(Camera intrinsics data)
# # # # # # #

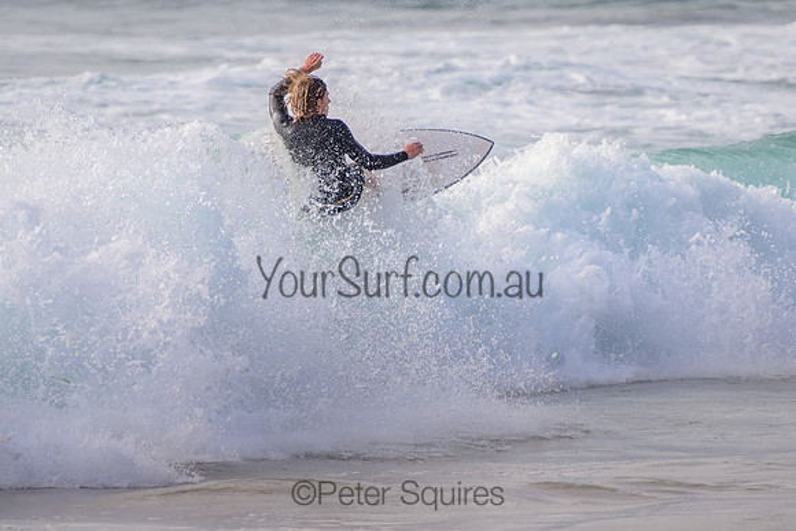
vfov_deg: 2.5
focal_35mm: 550
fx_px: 12167
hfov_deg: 3.7
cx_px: 407
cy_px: 253
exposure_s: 1/2000
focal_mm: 400
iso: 320
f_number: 5.6
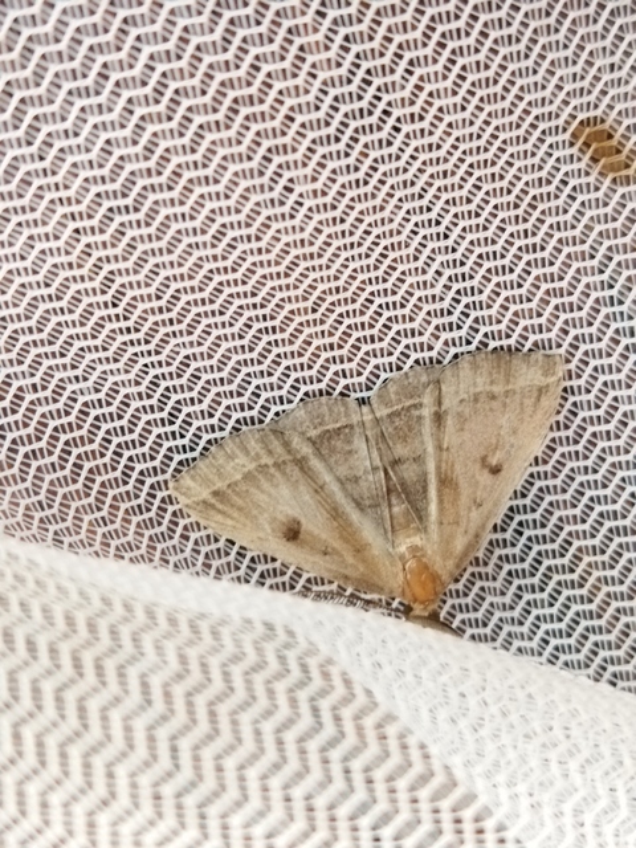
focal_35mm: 27
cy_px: 424
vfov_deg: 65.3
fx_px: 661
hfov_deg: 51.4
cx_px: 318
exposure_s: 1/50
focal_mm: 4.71
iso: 184
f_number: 1.79
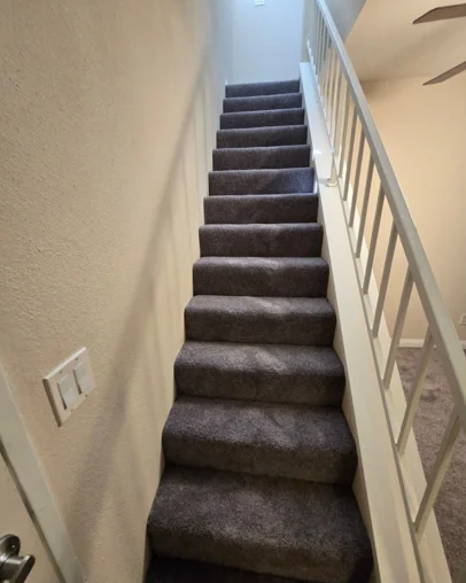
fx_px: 242
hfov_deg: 87.9
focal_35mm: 14
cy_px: 308
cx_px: 227
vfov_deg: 100.6
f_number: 2.2
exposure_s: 1/60
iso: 400
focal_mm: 1.7
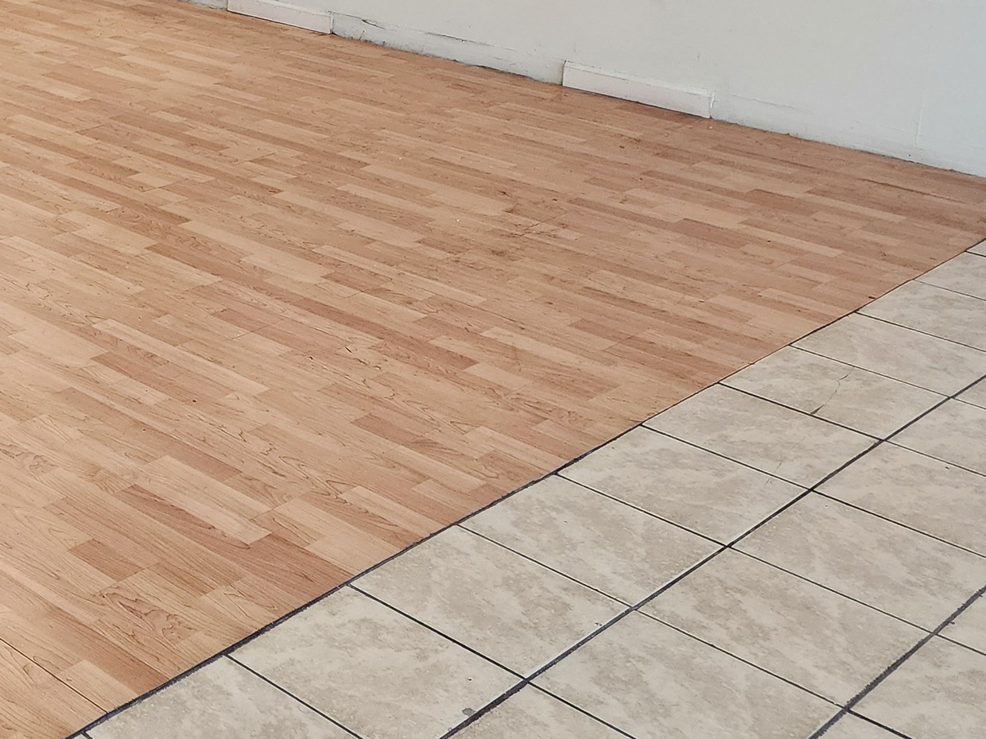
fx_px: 1624
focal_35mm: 57
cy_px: -23
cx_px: -192
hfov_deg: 29.2
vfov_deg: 24.3
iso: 320
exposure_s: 1/120
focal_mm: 6.4
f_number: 1.8
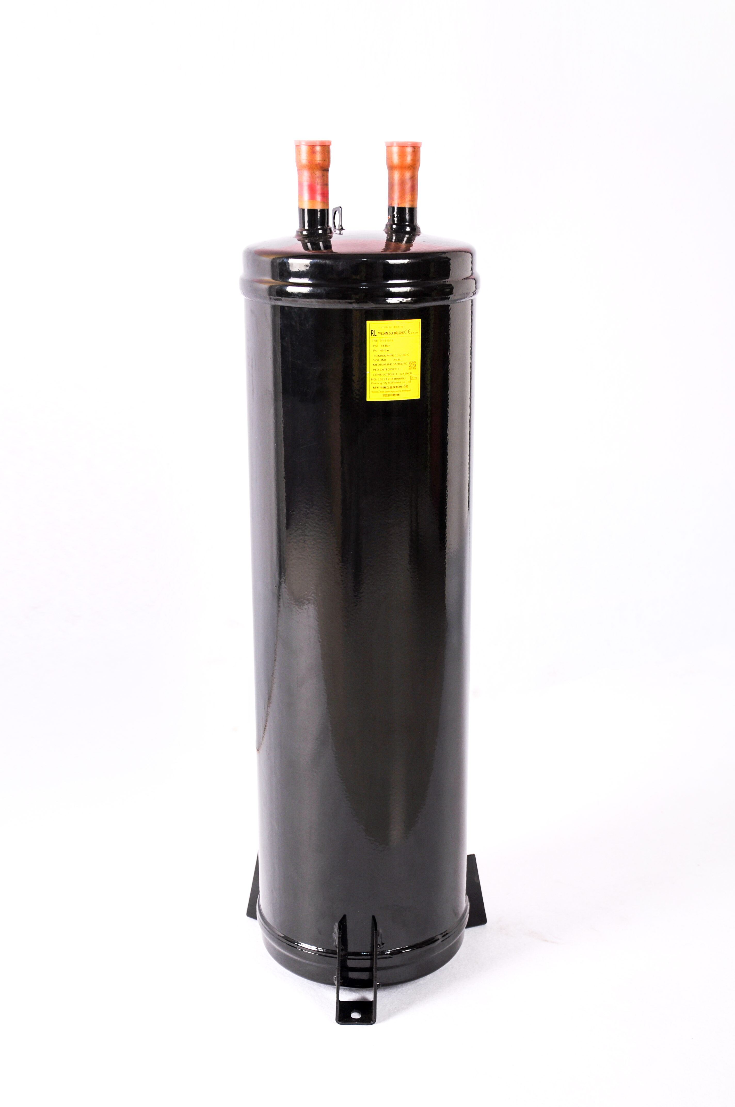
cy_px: 554
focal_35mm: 48
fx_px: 1474
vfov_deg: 41.2
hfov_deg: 28.0
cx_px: 368
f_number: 5.6
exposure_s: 1/125
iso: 100
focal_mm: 32
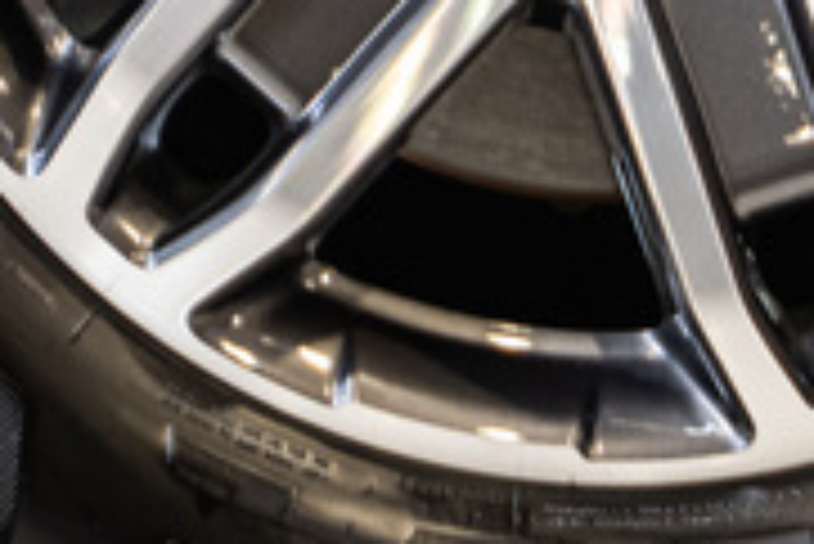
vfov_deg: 3.2
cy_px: -256
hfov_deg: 4.9
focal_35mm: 424
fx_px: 9595
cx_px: 668
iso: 640
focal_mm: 75
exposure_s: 1/160
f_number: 2.8
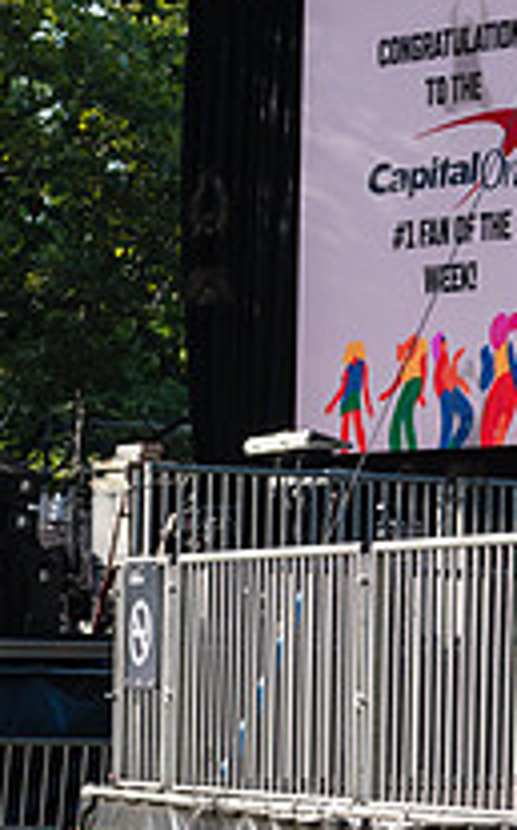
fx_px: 4518
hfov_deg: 6.4
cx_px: 982
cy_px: 235
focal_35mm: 200
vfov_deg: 10.5
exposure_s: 1/1600
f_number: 3.5
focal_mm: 70
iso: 500
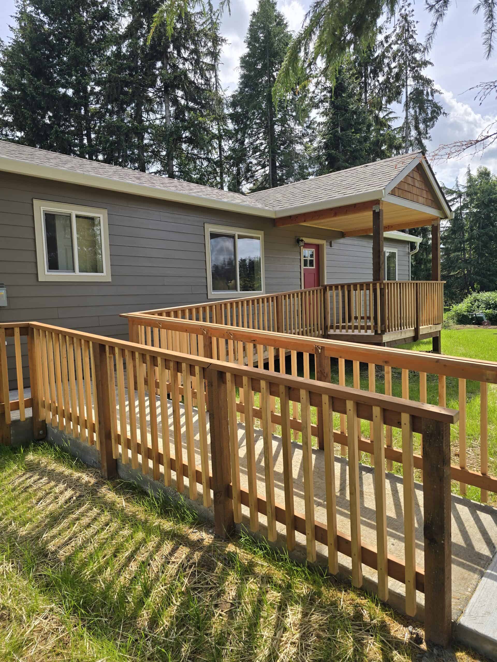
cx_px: 248
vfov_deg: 73.9
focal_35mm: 23
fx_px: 440
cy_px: 331
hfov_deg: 58.9
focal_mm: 6.3
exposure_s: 1/765
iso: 12
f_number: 1.7
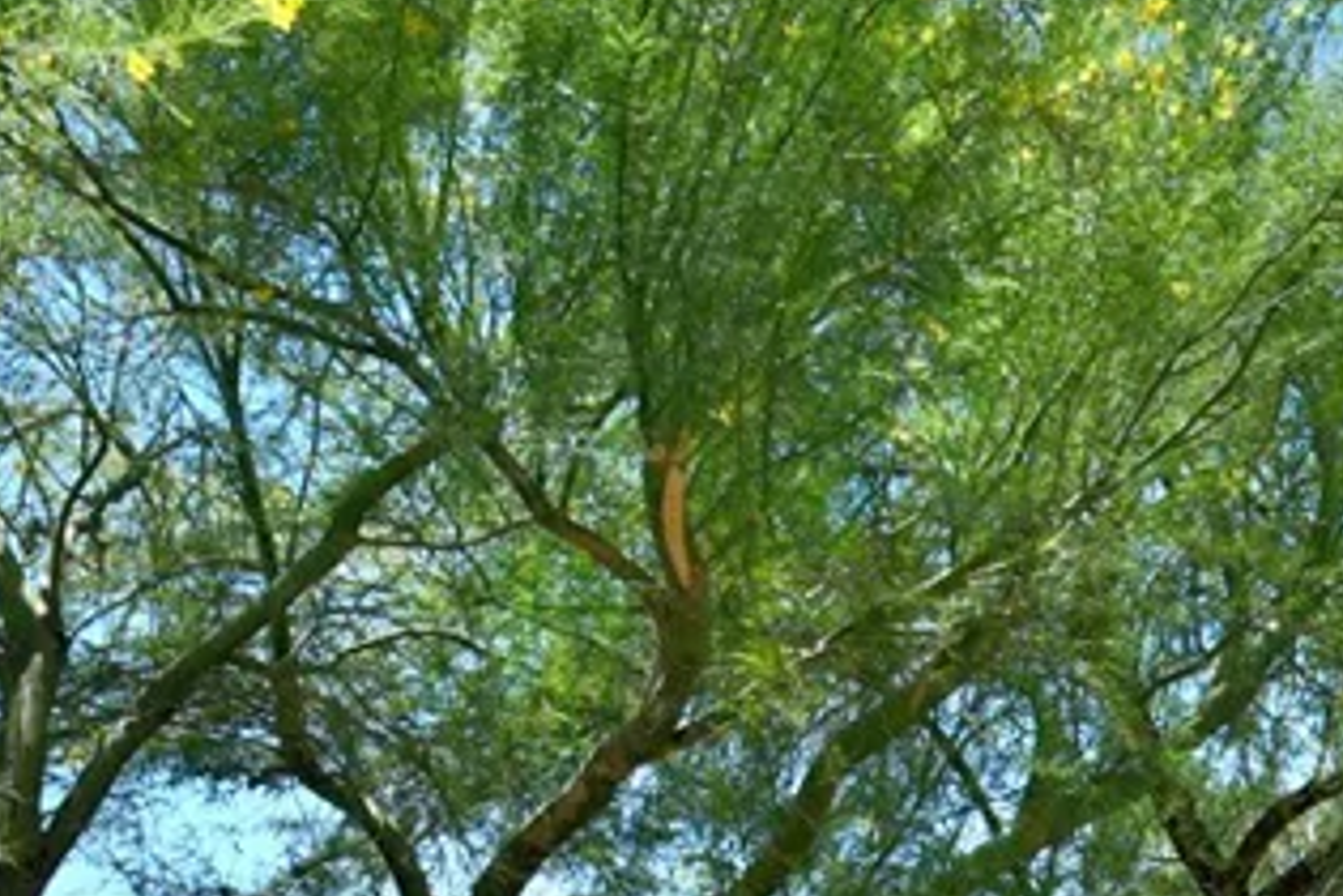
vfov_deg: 16.5
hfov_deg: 25.6
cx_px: 1053
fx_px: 2910
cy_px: 1184
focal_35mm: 78
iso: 100
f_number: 8
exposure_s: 1/250
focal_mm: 24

# # # # # # #

● Your objective: Would you return all the data exactly as given, minus the pictures?

● Solution:
vfov_deg: 2.5
focal_35mm: 550
fx_px: 12167
hfov_deg: 3.7
cx_px: 407
cy_px: 253
exposure_s: 1/2000
focal_mm: 400
iso: 320
f_number: 5.6
focal_35mm: 27
cy_px: 424
vfov_deg: 65.3
fx_px: 661
hfov_deg: 51.4
cx_px: 318
exposure_s: 1/50
focal_mm: 4.71
iso: 184
f_number: 1.79
fx_px: 242
hfov_deg: 87.9
focal_35mm: 14
cy_px: 308
cx_px: 227
vfov_deg: 100.6
f_number: 2.2
exposure_s: 1/60
iso: 400
focal_mm: 1.7
fx_px: 1624
focal_35mm: 57
cy_px: -23
cx_px: -192
hfov_deg: 29.2
vfov_deg: 24.3
iso: 320
exposure_s: 1/120
focal_mm: 6.4
f_number: 1.8
cy_px: 554
focal_35mm: 48
fx_px: 1474
vfov_deg: 41.2
hfov_deg: 28.0
cx_px: 368
f_number: 5.6
exposure_s: 1/125
iso: 100
focal_mm: 32
vfov_deg: 3.2
cy_px: -256
hfov_deg: 4.9
focal_35mm: 424
fx_px: 9595
cx_px: 668
iso: 640
focal_mm: 75
exposure_s: 1/160
f_number: 2.8
fx_px: 4518
hfov_deg: 6.4
cx_px: 982
cy_px: 235
focal_35mm: 200
vfov_deg: 10.5
exposure_s: 1/1600
f_number: 3.5
focal_mm: 70
iso: 500
cx_px: 248
vfov_deg: 73.9
focal_35mm: 23
fx_px: 440
cy_px: 331
hfov_deg: 58.9
focal_mm: 6.3
exposure_s: 1/765
iso: 12
f_number: 1.7
vfov_deg: 16.5
hfov_deg: 25.6
cx_px: 1053
fx_px: 2910
cy_px: 1184
focal_35mm: 78
iso: 100
f_number: 8
exposure_s: 1/250
focal_mm: 24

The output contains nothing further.